Electronic – Tapped buck converter

buckpowervoltage-regulator

I am designing a board which needs 5V and 3.3V rails, at about 1.5A. If I used two buck converters, I would use a lot of board area. So, is there a way to create a multi-output buck converter? I tried creating one by using two inductors (each of a different value), in a circuit simulator, but it doesn't work; the output ripple is through the roof and both rails sit at 5V or 3.3V (I kind of expected this.)

Best Answer

You can sortof do it, but it's probably not worth the trouble. You would have to add a diode in front of the 5V output cap, and a pass element in front of the 3.3V output cap. The switcher regulates the 5V output, and a comparator turns on the pass element whenever the 3.3V output is low. In other words, the comparator via the pass element steals current that would otherwise go to the 5V supply, but the feedback system makes sure the 5V supply gets enough current to keep it at the right voltage. Like I said, probably not worth it.

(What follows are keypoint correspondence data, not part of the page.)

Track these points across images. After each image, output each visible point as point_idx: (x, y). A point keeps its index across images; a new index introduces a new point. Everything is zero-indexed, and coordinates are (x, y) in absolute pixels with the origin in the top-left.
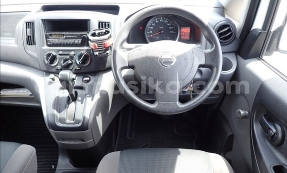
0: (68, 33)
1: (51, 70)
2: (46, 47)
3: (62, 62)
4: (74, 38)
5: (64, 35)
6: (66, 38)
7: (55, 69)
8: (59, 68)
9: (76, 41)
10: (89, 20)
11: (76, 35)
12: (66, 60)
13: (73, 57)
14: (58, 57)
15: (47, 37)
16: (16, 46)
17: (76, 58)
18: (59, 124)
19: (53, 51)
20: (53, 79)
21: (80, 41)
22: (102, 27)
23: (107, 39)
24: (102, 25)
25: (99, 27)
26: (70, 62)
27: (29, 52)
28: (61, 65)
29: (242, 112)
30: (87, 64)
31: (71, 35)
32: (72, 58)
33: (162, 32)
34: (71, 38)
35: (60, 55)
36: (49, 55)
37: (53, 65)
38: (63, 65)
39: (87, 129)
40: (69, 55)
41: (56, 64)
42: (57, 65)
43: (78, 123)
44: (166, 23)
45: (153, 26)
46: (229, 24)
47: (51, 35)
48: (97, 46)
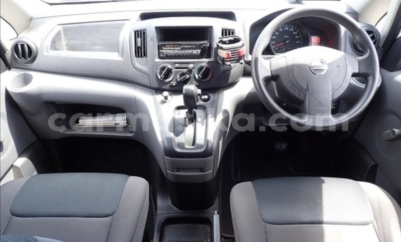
0: (184, 43)
1: (164, 87)
2: (157, 60)
3: (178, 77)
4: (192, 49)
5: (180, 45)
6: (182, 49)
7: (169, 85)
8: (174, 85)
9: (195, 52)
10: (211, 27)
11: (194, 45)
12: (183, 74)
13: (192, 70)
14: (174, 70)
15: (160, 48)
16: (120, 59)
17: (195, 71)
18: (178, 150)
19: (168, 64)
20: (166, 98)
21: (199, 51)
22: (226, 35)
23: (241, 47)
24: (226, 32)
25: (223, 35)
26: (188, 76)
27: (138, 65)
28: (177, 81)
29: (396, 131)
30: (208, 79)
31: (188, 45)
32: (190, 71)
33: (287, 42)
34: (189, 49)
35: (176, 68)
36: (163, 68)
37: (167, 80)
38: (178, 80)
39: (211, 155)
40: (187, 68)
41: (170, 79)
42: (171, 81)
43: (200, 148)
44: (292, 32)
45: (276, 35)
46: (372, 30)
47: (164, 45)
48: (231, 55)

To do this in one switcher somehow will require a inductor that can deliver 3A average. It won't be much worse to split that into two inductors that each only have to deliver 1.5V.

Another possibility is to have the switcher make 5V, then linearly regulate that to 3.3V. This wastes 2.6W in heat.

You could buck to make the 5V, then use a open loop fixed duty cycle buck converter with 3.3V/5.5V = 66% duty cycle to make the 3.3V from there.